Report back every line in the data that includes the string "Dörfer".

(Saved data entries)
★ ★ ★ ★

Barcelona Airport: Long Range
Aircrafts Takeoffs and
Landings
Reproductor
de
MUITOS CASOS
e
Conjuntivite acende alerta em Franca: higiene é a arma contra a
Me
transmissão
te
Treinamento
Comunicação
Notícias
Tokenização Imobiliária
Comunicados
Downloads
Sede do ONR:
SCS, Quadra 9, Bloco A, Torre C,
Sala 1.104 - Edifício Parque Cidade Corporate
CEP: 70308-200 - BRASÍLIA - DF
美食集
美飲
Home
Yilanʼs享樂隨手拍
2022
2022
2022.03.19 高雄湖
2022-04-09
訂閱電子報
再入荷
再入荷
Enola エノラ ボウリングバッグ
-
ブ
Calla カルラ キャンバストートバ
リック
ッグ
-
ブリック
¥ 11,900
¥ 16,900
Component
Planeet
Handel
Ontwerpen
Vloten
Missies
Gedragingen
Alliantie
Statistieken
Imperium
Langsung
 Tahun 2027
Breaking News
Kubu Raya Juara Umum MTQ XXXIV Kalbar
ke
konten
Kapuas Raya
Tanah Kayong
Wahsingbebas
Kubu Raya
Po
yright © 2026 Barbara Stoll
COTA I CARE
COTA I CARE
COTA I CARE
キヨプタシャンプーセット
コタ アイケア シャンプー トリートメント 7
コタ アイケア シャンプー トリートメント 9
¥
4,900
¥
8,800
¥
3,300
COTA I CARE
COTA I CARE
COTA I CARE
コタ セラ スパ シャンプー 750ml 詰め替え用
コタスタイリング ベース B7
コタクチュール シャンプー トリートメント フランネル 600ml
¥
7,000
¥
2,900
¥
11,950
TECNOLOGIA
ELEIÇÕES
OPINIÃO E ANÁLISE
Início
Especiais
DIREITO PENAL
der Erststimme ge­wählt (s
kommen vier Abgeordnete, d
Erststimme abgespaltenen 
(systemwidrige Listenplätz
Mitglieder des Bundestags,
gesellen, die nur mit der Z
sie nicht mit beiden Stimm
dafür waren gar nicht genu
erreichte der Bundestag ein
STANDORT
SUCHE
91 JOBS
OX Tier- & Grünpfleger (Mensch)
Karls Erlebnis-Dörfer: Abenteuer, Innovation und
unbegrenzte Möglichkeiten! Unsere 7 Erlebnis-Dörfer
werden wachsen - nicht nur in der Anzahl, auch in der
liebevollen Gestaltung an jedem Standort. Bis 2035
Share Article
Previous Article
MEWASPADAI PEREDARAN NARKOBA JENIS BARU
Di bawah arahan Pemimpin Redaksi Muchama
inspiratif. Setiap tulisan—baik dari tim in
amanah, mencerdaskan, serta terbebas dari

★ ★ ★ ★

### Answer box:
Karls Erlebnis-Dörfer: Abenteuer, Innovation und
unbegrenzte Möglichkeiten! Unsere 7 Erlebnis-Dörfer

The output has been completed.